Как видим, эти и подобные им суждения и высказывания Пушкина (а он делился ими не только в письмах к ней и о ней) абсолютно противоположны тем, поначалу высокомерно пренебрежительным, или то завистливо, то ревниво недоброжелательным, а в дальнейшем резко отрицательным и порой неприкрыто враждебным характеристикам и оценкам, которые давали Натали в светском обществе и повторяли, и еще более усиливали, опираясь на них, многие биографы и исследователи Пушкина. Причем это зияющее несоответствие пытались объяснить ссылкой на романтическое воображение влюбчивого и «огончарованного» юной красавицей поэта и вообще якобы свойственным ему донкихотством («Дон-Кихотом нового рода», хотя и по другому поводу, но весьма характерно назвал еще в период ссылки в Михайловском Пушкина Вяземский) — наклонностью и способностью превращать Альдонсу в Дульцинею. Словно бы поддерживали это и заключительные строки одного давнего любовного послания поэта: «Ах, обмануть меня не трудно!.. Я сам обманываться рад!» («Признание» относится к тому же, что и письмо Вяземского, Михайловскому периоду.)
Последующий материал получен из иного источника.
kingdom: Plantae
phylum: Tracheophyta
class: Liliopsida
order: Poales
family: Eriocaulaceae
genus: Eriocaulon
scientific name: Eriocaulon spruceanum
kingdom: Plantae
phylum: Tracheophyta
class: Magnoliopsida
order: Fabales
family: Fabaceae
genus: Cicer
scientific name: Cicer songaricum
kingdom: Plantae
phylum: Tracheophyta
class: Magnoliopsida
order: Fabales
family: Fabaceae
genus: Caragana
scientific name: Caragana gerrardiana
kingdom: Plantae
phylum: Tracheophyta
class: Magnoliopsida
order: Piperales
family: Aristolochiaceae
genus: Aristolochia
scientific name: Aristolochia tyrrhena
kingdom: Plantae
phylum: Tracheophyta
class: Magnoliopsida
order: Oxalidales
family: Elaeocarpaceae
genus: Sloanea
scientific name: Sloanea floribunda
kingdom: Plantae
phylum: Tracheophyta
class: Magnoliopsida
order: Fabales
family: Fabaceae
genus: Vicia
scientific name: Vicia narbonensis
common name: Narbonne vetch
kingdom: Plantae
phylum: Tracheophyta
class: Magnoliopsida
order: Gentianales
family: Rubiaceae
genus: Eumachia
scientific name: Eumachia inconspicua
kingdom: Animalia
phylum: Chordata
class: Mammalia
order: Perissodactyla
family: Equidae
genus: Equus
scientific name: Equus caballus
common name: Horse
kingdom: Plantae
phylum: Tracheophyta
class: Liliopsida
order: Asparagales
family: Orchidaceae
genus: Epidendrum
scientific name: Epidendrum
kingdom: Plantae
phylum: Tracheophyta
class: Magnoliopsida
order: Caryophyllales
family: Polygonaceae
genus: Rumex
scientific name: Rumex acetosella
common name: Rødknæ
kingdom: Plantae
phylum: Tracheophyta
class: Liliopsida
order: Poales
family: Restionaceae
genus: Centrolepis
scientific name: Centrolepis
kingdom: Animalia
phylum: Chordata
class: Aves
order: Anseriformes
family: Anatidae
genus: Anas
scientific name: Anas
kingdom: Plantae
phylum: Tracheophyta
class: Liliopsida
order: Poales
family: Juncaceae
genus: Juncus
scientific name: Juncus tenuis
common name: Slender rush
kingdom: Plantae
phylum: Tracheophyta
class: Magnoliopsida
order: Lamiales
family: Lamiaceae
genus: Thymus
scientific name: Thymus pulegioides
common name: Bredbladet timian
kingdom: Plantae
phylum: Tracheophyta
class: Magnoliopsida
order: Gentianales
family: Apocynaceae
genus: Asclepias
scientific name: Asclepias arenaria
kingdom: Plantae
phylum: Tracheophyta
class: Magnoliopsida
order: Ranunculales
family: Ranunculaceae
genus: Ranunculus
Но те же выдержки из писем Натальи Николаевны к Ланскому наглядно показывают всю несостоятельность таких объяснений, ибо все существо натуры, а тем самым и тайна прелести этого столь пленившего Пушкина милого, чистого и доброго создания именно т а к в них проступает. Не ограничиваясь письмами как главным источником и в дополнение к ним (письма по самой природе своей все же несут на себе ту или иную печать субъективности), авторы, как уже сказано, привлекают и некоторые другие фактические данные, подтверждающие их правдивость и точность. А раз это так, защита жены Пушкина оказывается защитой его самого — снятием глубоко неверных представлений об его уме и характере.
Пушкин считал сервантовского «Дон-Кихота» одним из величайших явлений мировой литературы. Он даже начал изучать испанский язык, чтобы читать испанскую классику, и особенно Сервантеса, в подлинниках (в пушкинских бумагах сохранились отрывки перевода им — явно в учебных целях — одной из его новелл «Цыганочка»). В полной мере понимал и ценил он и общечеловеческое значение главного героя главного же произведения Сервантеса (романа о гидальго Дон-Кихоте из Ламанча) как широчайшего художественного обобщения.
Но в натуре самого Пушкина, научившегося к периоду своей зрелости прозорливо, трезво, мудро и мужественно воспринимать и показывать реальную действительность такой, какой она на самом деле есть, не создавая иллюзорно-фантастических представлений о ней («Для призраков закрыл я вежды», 2-я глава «Евгения Онегина», 1823) и не обманывая ими ни себя, ни других, ничего от «рыцаря печального образа» не было.
В понятном увлечении так полно перед ним раскрывшимся обаятельным душевным обликом Натальи Николаевны авторы в новой книге, так же как и в первой, не избежали иногда некоторых преувеличений. В частности, порой дается недостаточно исторически объективная оценка некоторых лиц из ближайшего пушкинского окружения, в особенности Вяземского, семьи Карамзиных. Психологически это понятно: на темном фоне тем ярче сияет облик жены Пушкина. Но в таком фоне она не нуждается. Материалы, собранные и публикуемые в данной книге, говорят, как сейчас увидим, сами за себя.